SEATTLE (Waste Advantage): The U.S. EPA will start a process to require municipal waste incinerators to report their toxic chemical emissions to the Agency’s Toxics Release Inventory (TRI), according to Public Employees for Environmental Responsibility (PEER) and the Energy Justice Network (EJN). The EPA decision comes in response to a rulemaking petition by PEER and EJN on April 3, 2023. In response to the groups’ petition, EPA agreed to commence rulemaking to cover facilities that incinerate municipal solid waste, as well as a portion of the nation’s medical waste incinerators, commercial and industrial incinerators, and pyrolysis and gasification facilities, where waste incineration is the facility’s primary business. EPA estimates that this rulemaking would cover 60 facilities.
When these facilities burn waste, they produce hazardous air pollutants including particulate matter (PM2.5 and PM10), carbon monoxide, acid gases, nitrogen oxides, per- and polyfluoroalkyl substances (PFAS) and cancer-causing dioxins. In addition, incinerator ash is full of toxic chemicals, and when transported, recycled into roads, or landfilled (especially when used in place of soil to cover landfills at night), can blow into communities and leach into water supplies. Currently, only facilities that incinerate hazardous waste are required to report information on their toxic releases to the TRI.

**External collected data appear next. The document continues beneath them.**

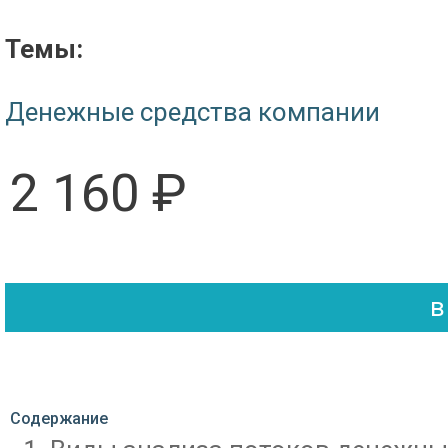
Темы:
Денежные средства компании
2 160 ₽
Содержание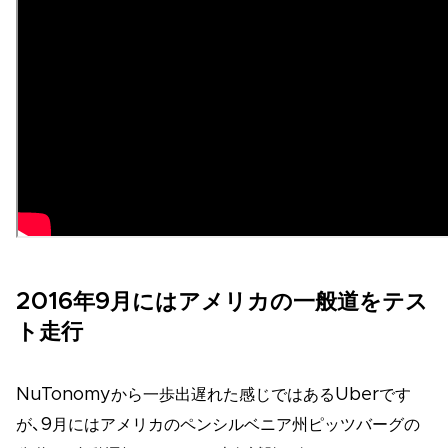
2016年9月にはアメリカの一般道をテス
ト走行
NuTonomyから一歩出遅れた感じではあるUberです
が、9月にはアメリカのペンシルベニア州ピッツバーグの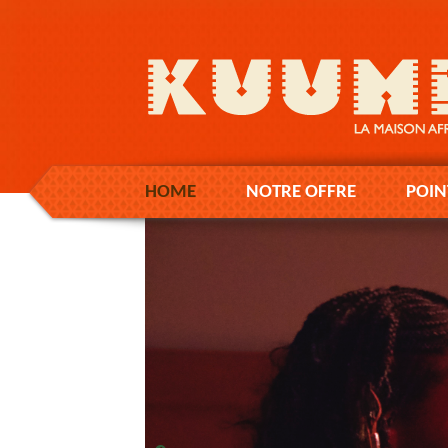
HOME
NOTRE OFFRE
POIN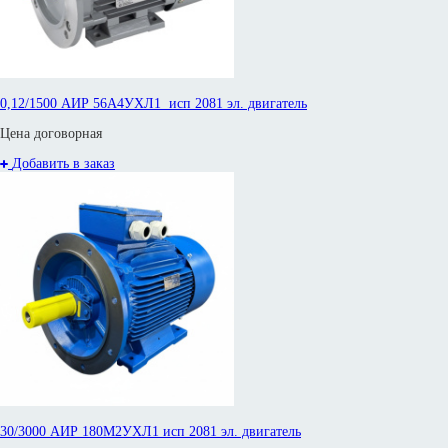
0,12/1500 АИР 56А4УХЛ1 исп 2081 эл. двигатель
Цена договорная
Добавить в заказ
30/3000 АИР 180М2УХЛ1 исп 2081 эл. двигатель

The Agency denied the groups’ request to include all medical waste and sewage sludge incinerators, commercial and industrial solid waste incinerators, other solid waste incinerators, and pyrolysis and gasification units in the TRI, choosing to limit it by not including facilities where incineration is a “minor aspect of the overall activities taking place at the facility” such as sewage sludge incineration at a sewage treatment plant, or medical waste incineration at a hospital, noting also that many “commercial and industrial solid waste incinerators” and “other solid waste incinerators” are already included where they take place at facilities already covered by TRI reporting requirements. In giving a reason for denying these parts of the petition, EPA stated that it “has limited resources and has other priorities for the TRI program that, at this moment in time, do not include expanding TRI coverage to include the additional industry sectors requested by the Petition.” Additionally, the Agency said it “is not foreclosing the possibility that it might propose expanding TRI to include any or all of these other types of facilities in the future.”